[READING PASSAGE]:
##############################
When the kids who had seen their parents die within sight of the Promised Land became adults, it was their turn to cross the Jordan River and take what God had promised to give them. But they must have been hesitant. Would all go according to plan, or would they inadvertently make God angry as their parents had done? What did God want from them anyway? That’s the question Moses answered in our text. In one sense God wanted nothing from his people. Moses said: “To the LORD your God belong the heavens, even the highest heavens, the earth and everything in it. 15 Yet the LORD set his affection on your forefathers and loved them, and he chose you, their descendants, above all the nations, as it is today... the LORD your God is God of gods and Lord of lords, the great God, mighty and awesome, who shows no partiality and accepts no bribes. 18 He defends the cause of the fatherless and the widow, and loves the alien, giving him food and clothing... He is your praise; he is your God, who performed for you those great and awesome wonders you saw with your own eyes” (Deuteronomy 10:14, 15, 17, 18, 21).
##############################
Page-level text extractions:
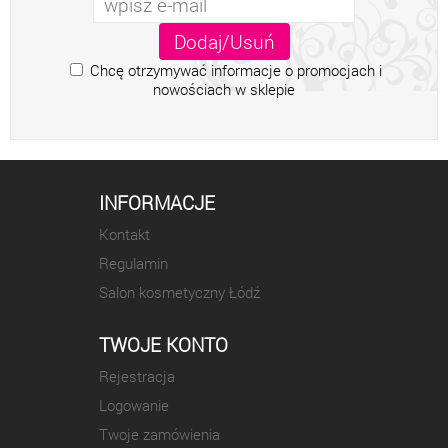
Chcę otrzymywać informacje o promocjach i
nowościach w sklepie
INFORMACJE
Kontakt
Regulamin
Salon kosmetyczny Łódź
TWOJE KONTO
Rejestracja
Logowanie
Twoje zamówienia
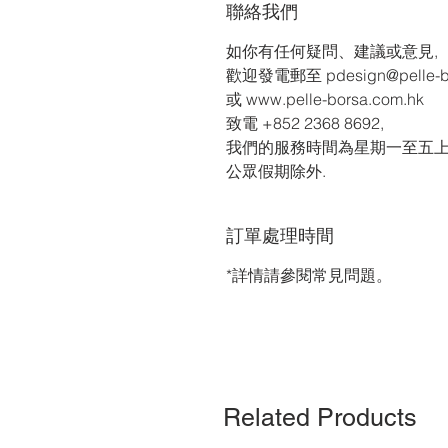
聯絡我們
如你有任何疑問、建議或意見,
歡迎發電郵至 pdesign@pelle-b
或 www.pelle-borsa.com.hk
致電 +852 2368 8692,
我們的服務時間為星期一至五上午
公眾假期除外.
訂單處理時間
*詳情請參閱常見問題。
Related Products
##############################
[TASKS]:
A: List every verse number from Deuteronomy 10 that the closing reference in the passage on Deuteronomy 10 cites.
B: Write the next few sentences of the passage on Deuteronomy 10, picking up after its closing Bible reference.

[RESULTS FOR THE EXERCISE]:
A: 14, 15, 17, 18, 21

B:
God didn’t expect anything from the Israelites and he doesn’t expect anything from us because there is nothing we have that he doesn’t already own. The earth and all that is in it – palm trees, mountain lakes, thoroughbred horses that love to thunder down race courses, diamonds that sparkle on your fingers – it all belongs to God as do the skies and the stars above. So your offerings don’t make God richer. Your prayers don’t give him information that he doesn’t already have. Your hymns of praise don’t top the splendid music that pours forth constantly from angels. No, God doesn’t need anything from us; instead he gives us everything that we have and everything that we are. He does so for no other reason than because he feels like it. Due to our sinfulness there isn’t anything attractive about us to God. Just as none of us would think it chic to hang a shattered big-screen TV in our living room, God should not want to have us hanging around his place, we who are in the habit of shattering relationships with our unkind thoughts and words.